Wednesday, July 1, 2009

Introduction to Auto-insurance



Automobile insurance protects against damage to a policyholder’s car and most liabilities that could arise from operating that car. Most U.S. states allow drivers to satisfy their financial responsibility for the costs of auto accidents by obtaining insurance in three categories of liability coverage: (1) for injury to any one person, (2) for injury to two or more people, and (3) for damage to another person’s property. An increasing number of states are requiring drivers to obtain auto insurance by law.Thus it can be defined as the insurance policy done against the auto-mobile is called auto-insurance which is widely accepted by all over the world.
In other words,
Automobile insurance is the most complicated kind of insurance purchased by individuals. It combines several kinds of property and liability coverage. The standard automobile policy includes collision insurance, covering property damage to a car when it is struck by another vehicle, and comprehensive insurance, covering general property damage that occurs when an automobile is damaged by something other than another vehicle. In other words, a dented fender resulting from another automobile's backing into it is insured with collision coverage, while the windshield broken by a poorly thrown baseball is covered under comprehensive insurance. Automobile insurance also includes a variety of liability coverages, including general liability—called bodily injury liability coverage—and medical payment insurance. The automobile policy, however, covers liabilities that occur when an uninsured motorist is involved in an accident with an insured driver and creates liabilities for both. Property damage liability insurance pays for damage to other people's property caused by the insured automobile. For example, damage caused by backing a car into a neighbor's garage is paid for by such a policy. Automobile insurance underwriters charge premiums based on classes of drivers and their safety records. Generally drivers who have had accidents pay more for automobile insurance than do drivers who have had none. Charging by classes of drivers may seem unfair to the individual.
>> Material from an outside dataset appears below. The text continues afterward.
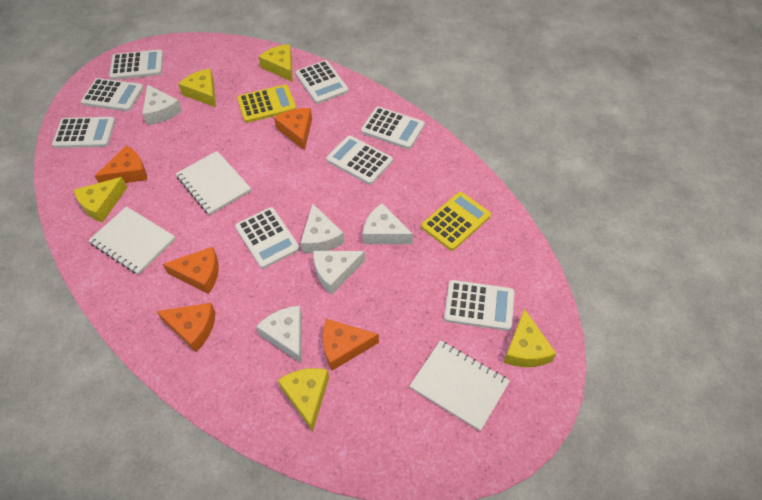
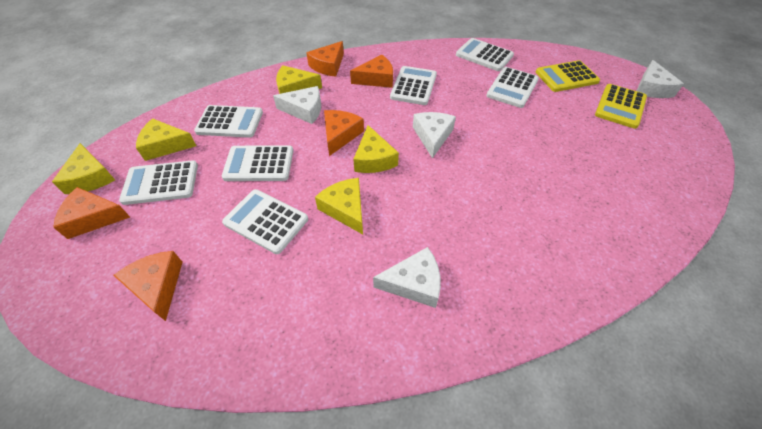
white calculator: 8 -> 7
white cheese: 5 -> 4
white notebook: 3 -> 0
For example, a young driver, even with a good safety record, pays a higher premium than a comparable older driver because younger drivers as a class have poorer safety records. According to insurance records, the worst drivers—and thus the most expensive drivers to insure—are unmarried males between the ages of 15 and 25. Companies generally offer premium discounts for good students, drivers who have more than one car, and drivers who own larger, low-powered cars, which tend to incur little damage in accidents.